Activity >>
Search the records for the word "back" and pick out every line that has it.

(Images with bounding boxes)
=-=-=
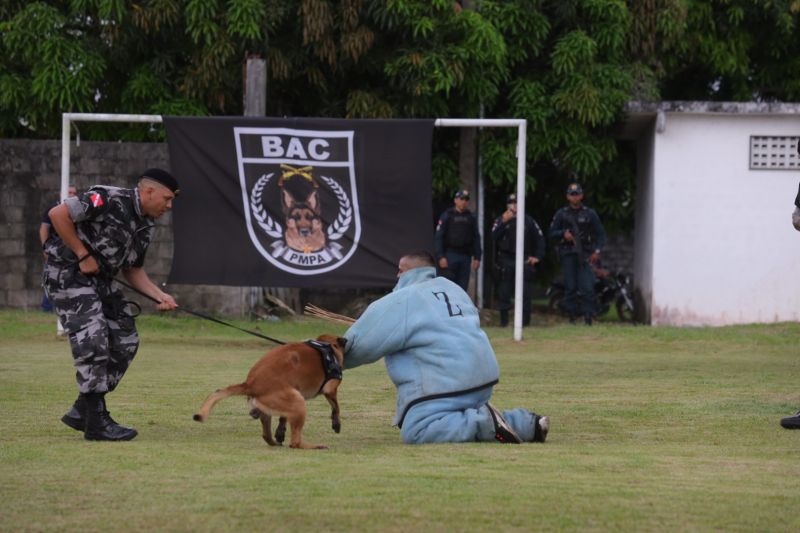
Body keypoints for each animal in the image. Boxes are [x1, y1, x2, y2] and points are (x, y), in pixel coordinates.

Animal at [195, 334, 346, 446]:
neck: (326, 345)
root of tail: (250, 384)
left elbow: (283, 418)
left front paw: (280, 432)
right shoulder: (330, 390)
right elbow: (336, 408)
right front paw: (336, 424)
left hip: (278, 405)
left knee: (266, 435)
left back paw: (276, 442)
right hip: (298, 401)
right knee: (295, 443)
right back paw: (315, 446)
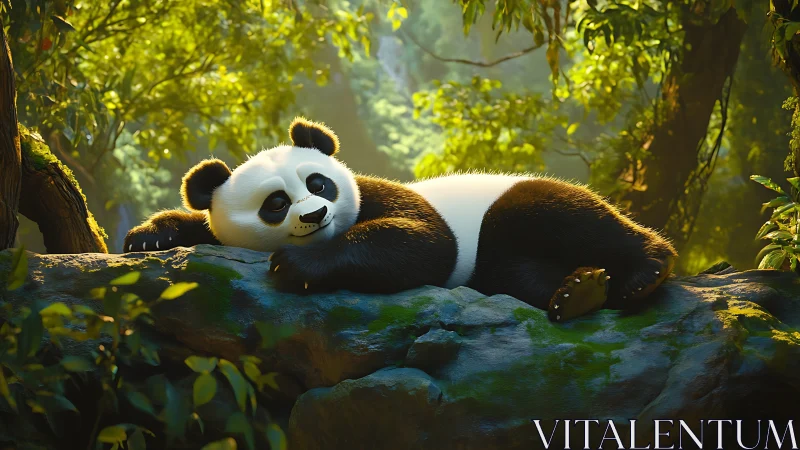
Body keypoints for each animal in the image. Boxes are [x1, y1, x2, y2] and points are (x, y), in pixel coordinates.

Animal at [124, 117, 677, 322]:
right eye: (276, 203)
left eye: (319, 184)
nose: (317, 215)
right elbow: (199, 222)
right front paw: (146, 239)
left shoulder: (374, 194)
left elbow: (425, 240)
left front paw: (296, 267)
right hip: (502, 261)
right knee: (521, 274)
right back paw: (579, 292)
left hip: (513, 204)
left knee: (573, 218)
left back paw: (641, 273)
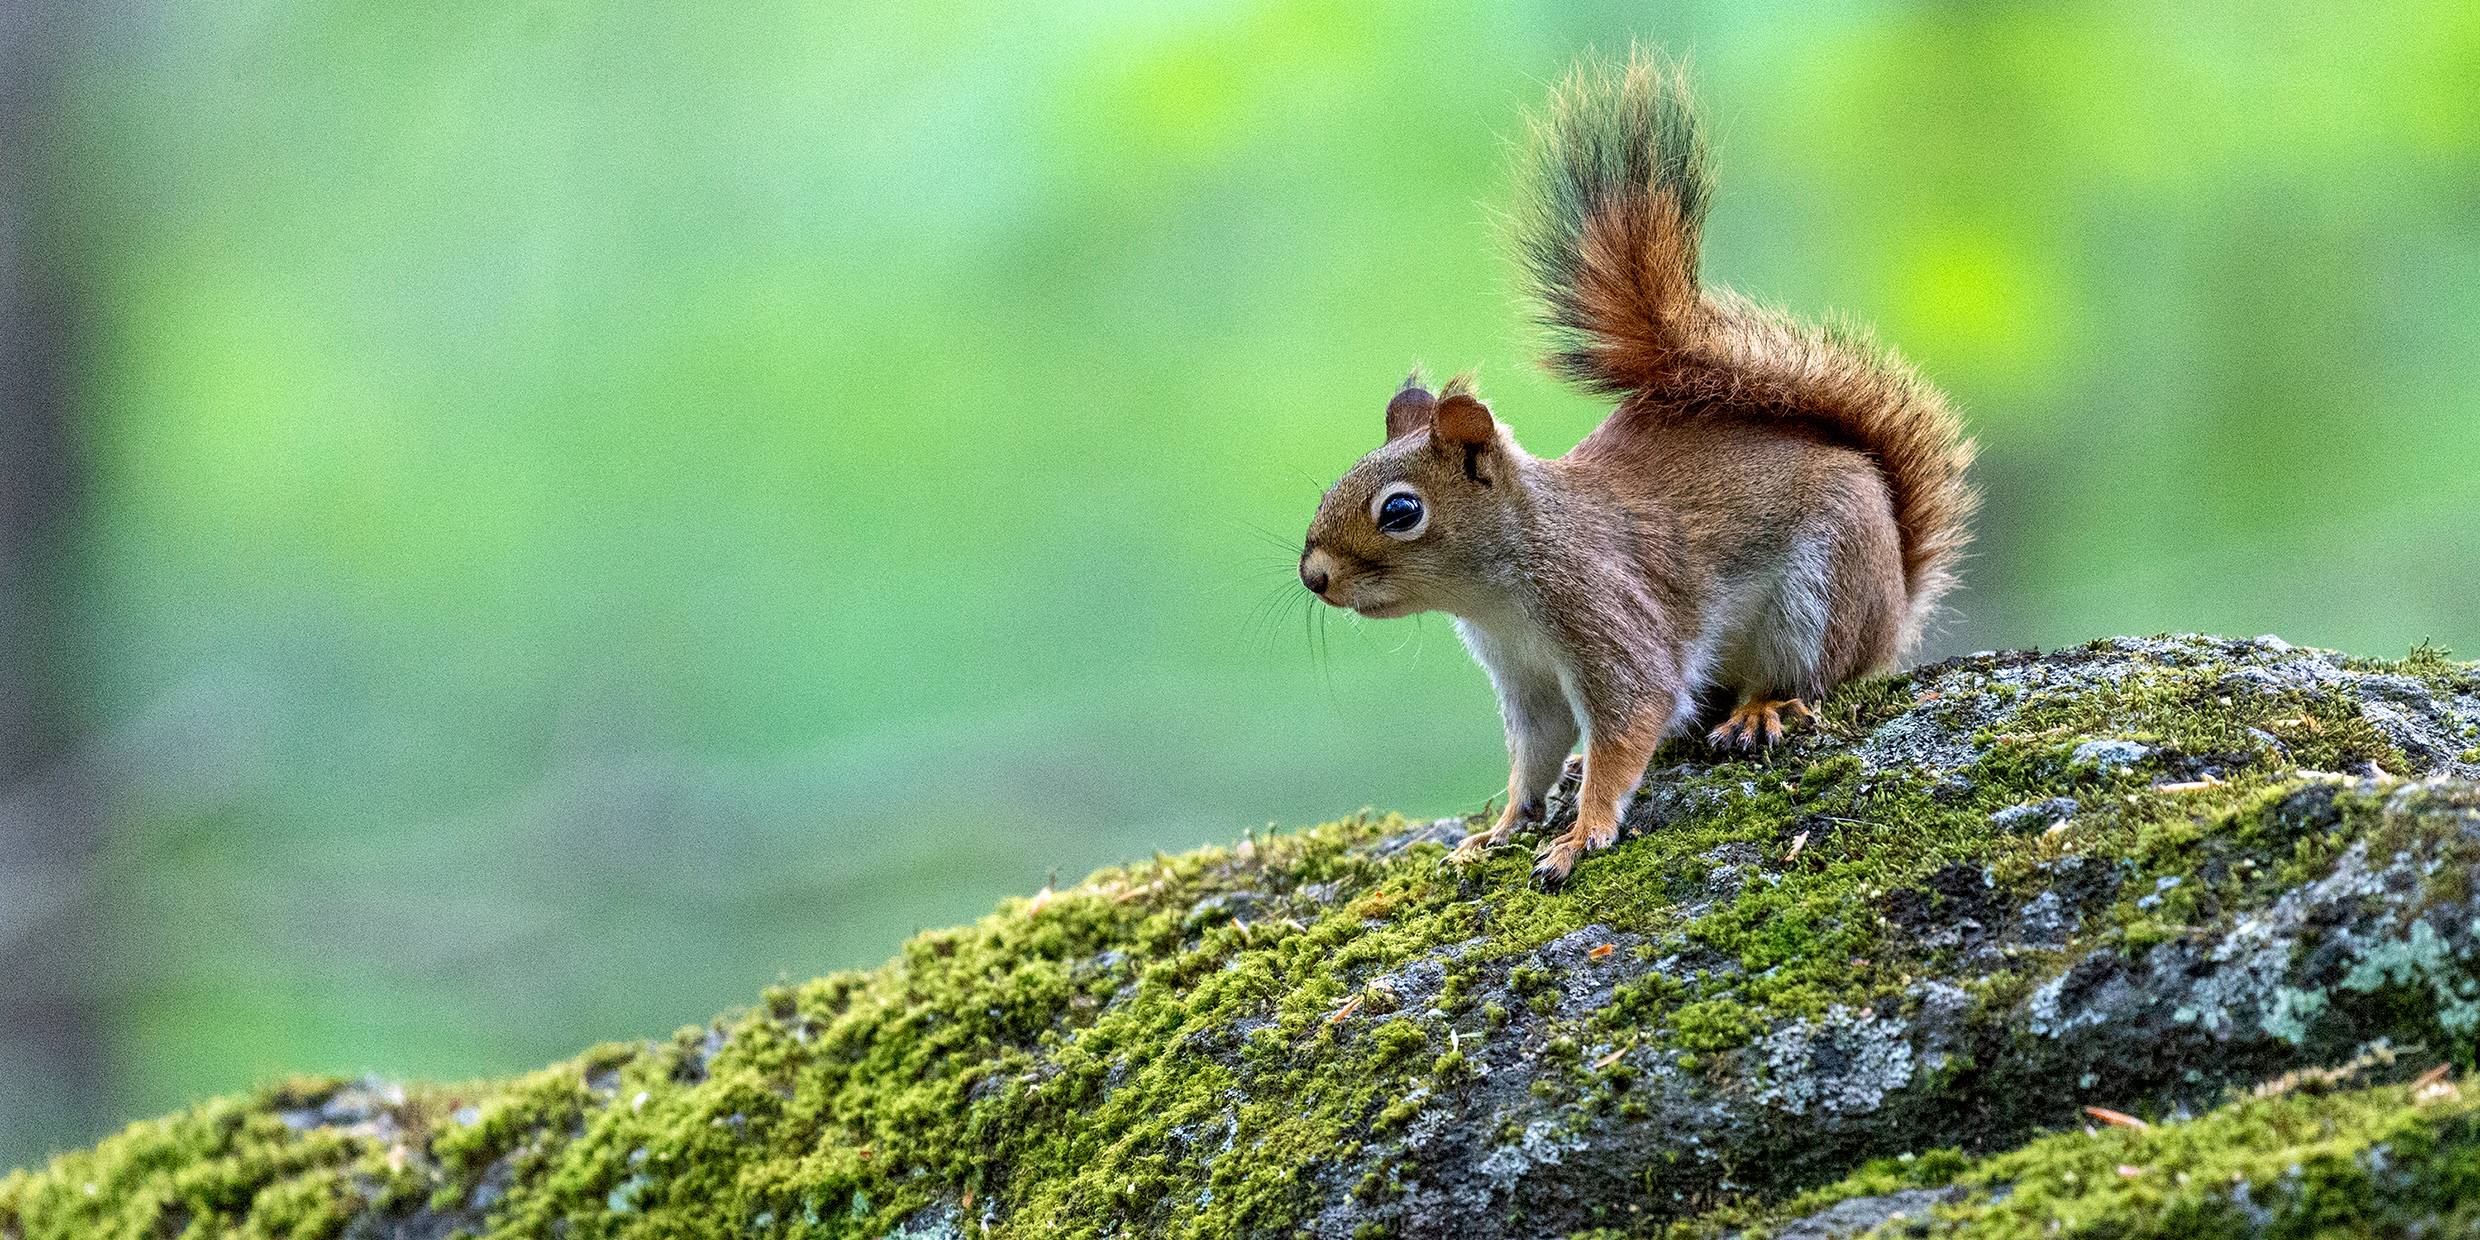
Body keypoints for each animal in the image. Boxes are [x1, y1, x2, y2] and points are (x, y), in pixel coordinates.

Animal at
=-=-=
Exercise answer >>
left back paw: (276, 442)
right back paw: (315, 446)
right back paw: (579, 292)
left back paw: (641, 273)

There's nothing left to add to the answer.